Misrepresentation is common in the media and life. Every city, every country, needs its supposed dark alleys, its violent subgroups, its drugs, its sex, whatever. It is a narrative we like to have, no matter how flawed, incorrect, and damaging it might well be. But the huge multicultural Western Suburbs that is this for many is used by politicians and the media to justify awful things, and must be combated. Michael Mohammed Ahmad, writing for the Guardian, talks a little about this and it's worth a read:

Western Sydney is my community. To me, the region has always represented both the heart of where I live, and the heart of Australia. It is the country's most densely populated region, and specifically, the most diverse region, with the largest populations of people from Aboriginal, migrant and refugee backgrounds.

It represents the kind of Australia that we all imagine and hear about, and that we constantly say is worth celebrating, but one that is heavily underrepresented when I watch television, read books, go to theatres, or attend arts festivals.

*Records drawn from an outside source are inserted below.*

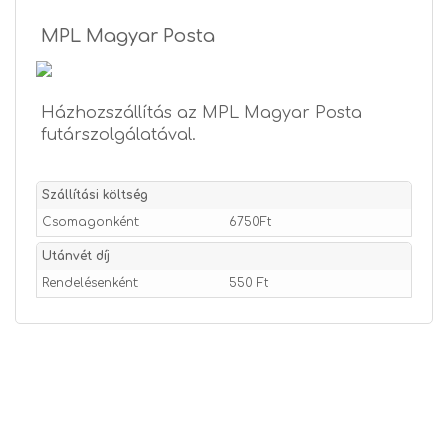
MPL Magyar Posta
Házhozszállítás az MPL Magyar Posta
futárszolgálatával.
Szállítási költség
Csomagonként:
6750Ft
Utánvét díj
Rendelésenként:
550 Ft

Sadly, the community of western Sydney not only suffers from underrepresentation; it also suffers from limited representation and misrepresentation. There is a picture that hangs in the office of my previous employer titled "Tintin in Bankstown". He keeps it up because he says it’s funny. It features the famous European adventurer walking down a street with Bankstown train station directly behind him. There is also a dead body, bloodstains and bird poo behind him. This perception of Bankstown as a violent, dirty place is a common one.

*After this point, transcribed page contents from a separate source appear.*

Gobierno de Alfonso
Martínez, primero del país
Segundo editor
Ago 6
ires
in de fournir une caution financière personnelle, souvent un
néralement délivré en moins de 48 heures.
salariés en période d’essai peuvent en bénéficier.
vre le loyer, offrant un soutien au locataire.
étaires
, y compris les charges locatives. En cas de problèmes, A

Currently, the Labor Government is talking about ways to address the 'boat people' issue, claiming, in part, that to do so will save politician seats in Western Sydney. In claiming so, they have failed to realise the shifting, altering nature of the Western Suburbs, where a huge multicultural community exists, and the demonisation of these poor people escaping terrible conditions only results in a rising current of hate to people who have settled and contributed to the community here. There are many terrible tragedies that are emerging from the current debate on asylum seekers in Australia--from the ridiculous claim of 'economic migrants' to the illegality of those legally seeking asylum--that we all out to be ashamed by what is happening, and be concerned on how it is portraying parts of the community to all within and without Australia.

I have to stop myself from going on more, because I have work to do today, but I could go on about this topic for thousands and thousands of words. It is what drew me to my doctorate on racial representation and Sydney, and what has laid the ground work for a lot of my ideologies about fiction and work.

But it is raining outside, and that is a favourite time to write, so laters.